Ernährungsumstellung leicht gemacht

Wer dem Winterspeck zu Leibe rücken will, verzichtet am besten auf radikale Diätmethoden. Eine konsequente Ernährungsumstellung, am besten in Kombination mit Bewegung, verspricht zwar mitunter nicht unbedingt den schnellsten aber dafür langfristigen, dauerhaften Erfolg.

Radikale Diätkuren entziehen dem Körper nur allzu oft viele Nährstoffe, die er nicht nur braucht um gesund zu bleiben, sondern die auch zum Abnehmen unterlässlich sind. Entziehen wir unserem Körper seine Lebensgrundlage, funktioniert er nicht mehr so wie er soll, ganz klar! Während einer Blitzdiät sind wir oft müde und weniger leistungsfähig, auch das Immunsystem wird geschwächt sodass man anfällig für Infekte und allerlei Allergien, die man behandeln muss wird.

Viel besser ist es, die Ernährung konsequent umzustellen und Bewegung ins Leben einzubauen. Hier ein paar Tipps, wie das funktionieren kann:

– Sehr fette Lebensmittel und Speisen vom Speiseplan streichen

– täglich mehrere Portionen Gemüse und Obst essen

– 2 bis 3 Liter Flüssigkeit (am besten Wasser und ungezuckerten Tee) pro Tag trinken. Trinken reduziert auch das Hungergefühl!
+ + + + + + +
Übersetze diesen Satz aus dem Text zur Ernährungsumstellung oben ins Englische: „Viel besser ist es, die Ernährung konsequent umzustellen und Bewegung ins Leben einzubauen.“

Einträge des Datensatzes:
+ + + + + + +
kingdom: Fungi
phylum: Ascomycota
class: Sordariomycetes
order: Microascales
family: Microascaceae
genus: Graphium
+ + + + + + +
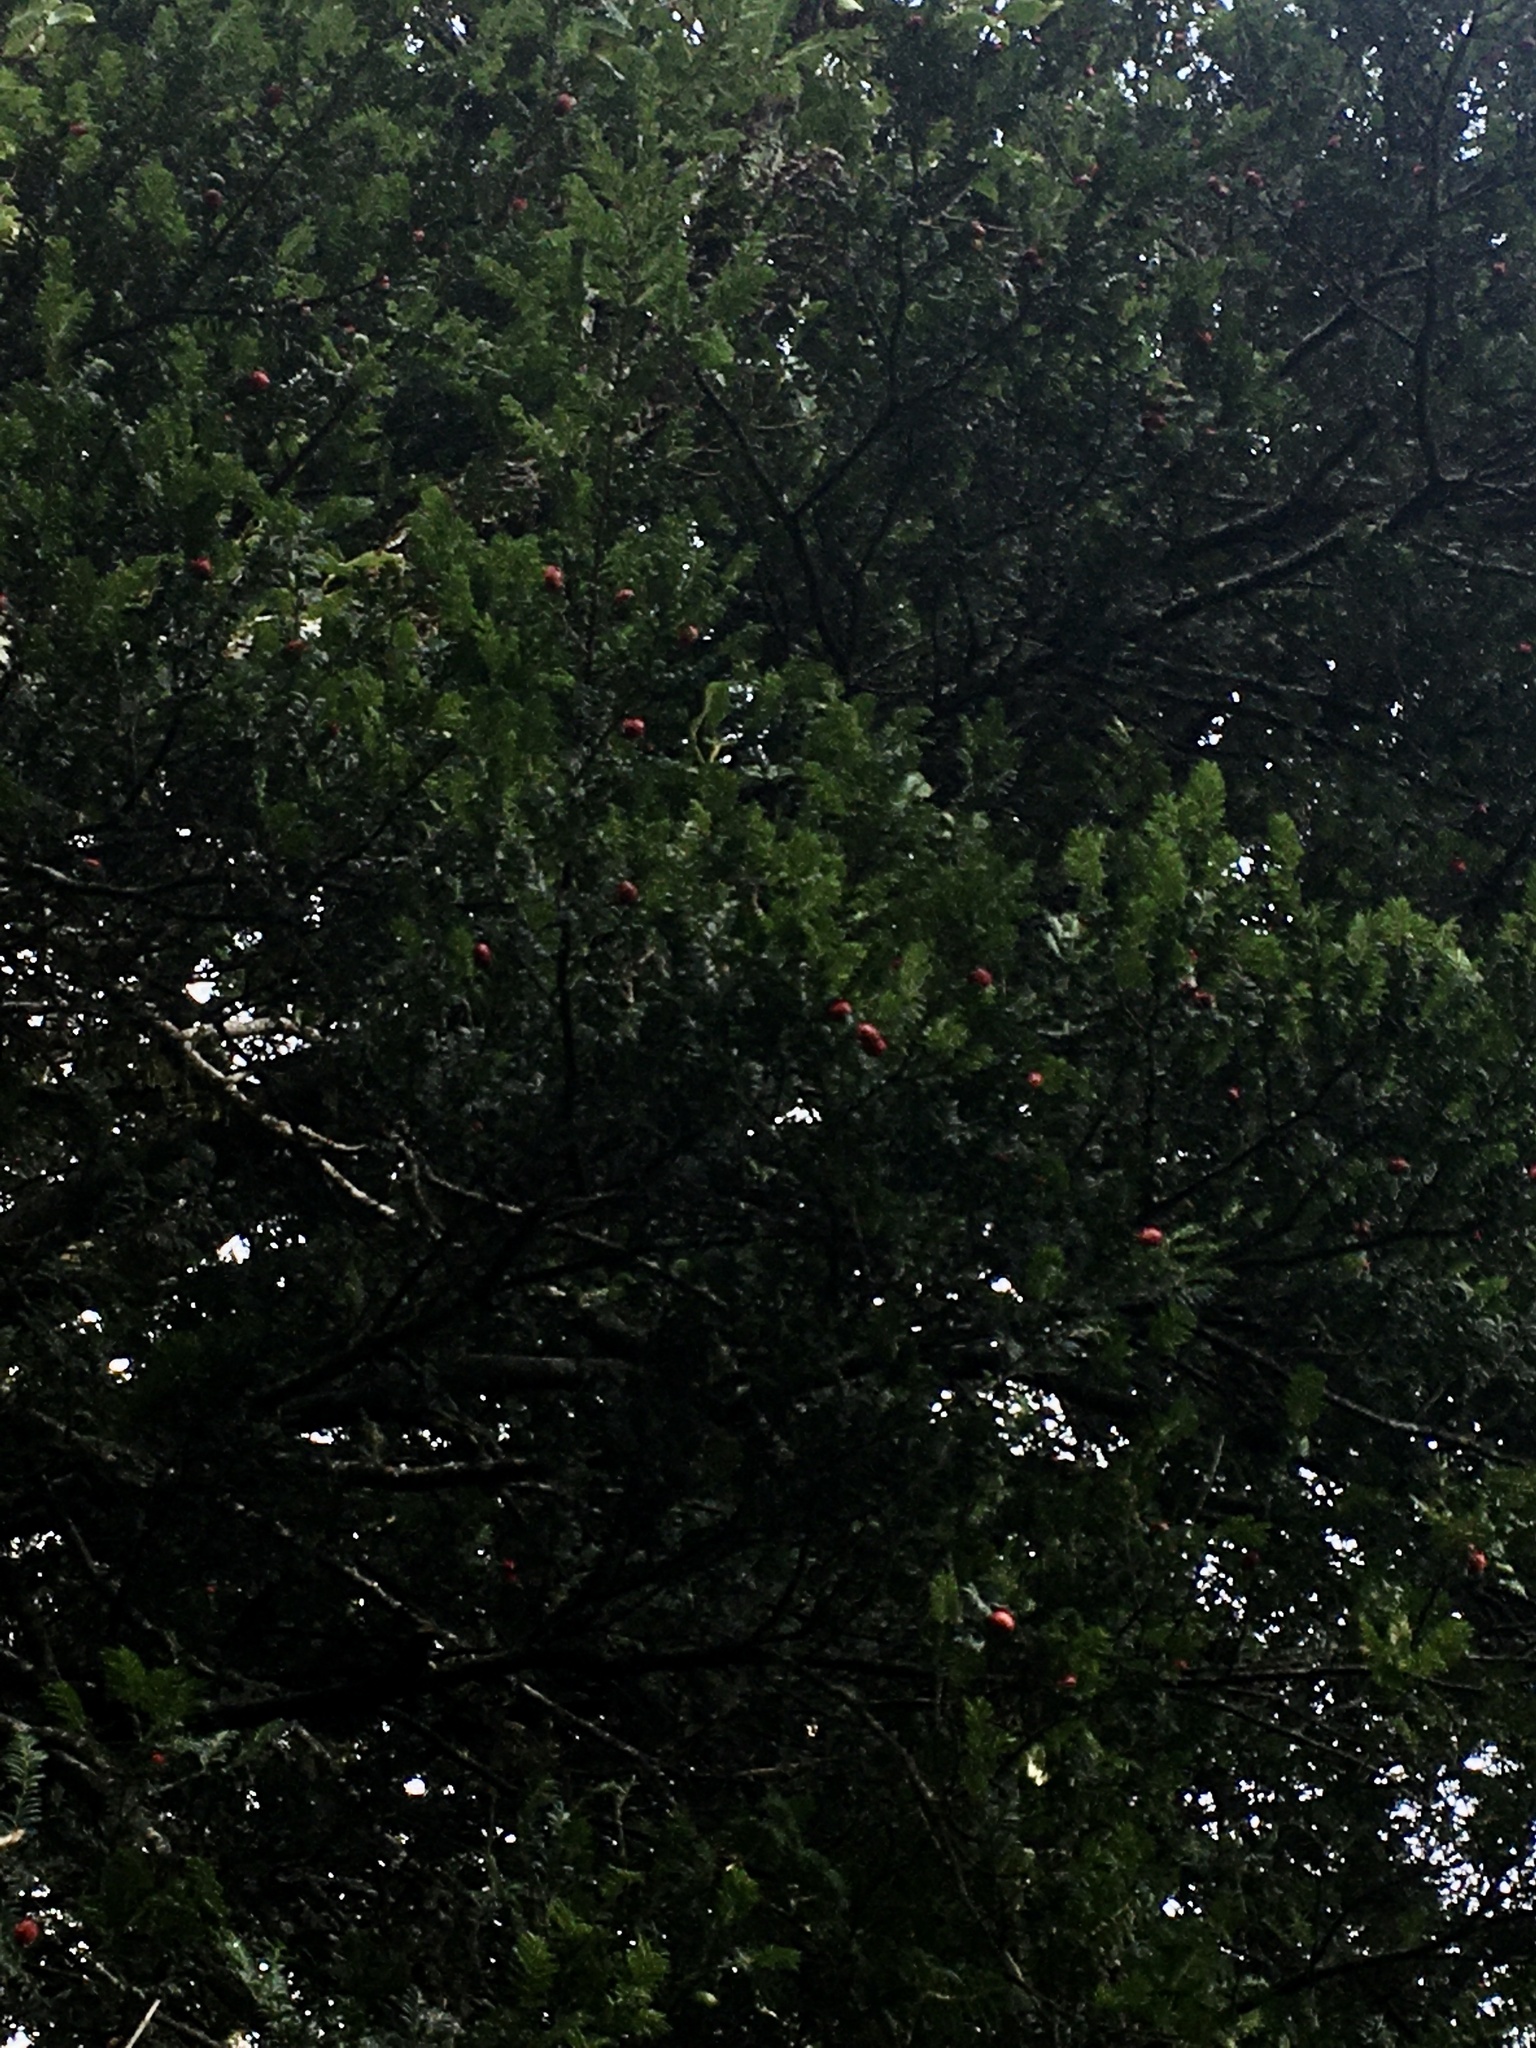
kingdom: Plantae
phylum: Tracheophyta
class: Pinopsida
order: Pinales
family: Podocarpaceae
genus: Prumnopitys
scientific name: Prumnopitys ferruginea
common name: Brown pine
+ + + + + + +
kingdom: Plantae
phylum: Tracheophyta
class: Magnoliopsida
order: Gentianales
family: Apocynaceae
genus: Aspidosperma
+ + + + + + +
[Ergebnis]:
It is much better to change your diet consistently and build exercise into your life.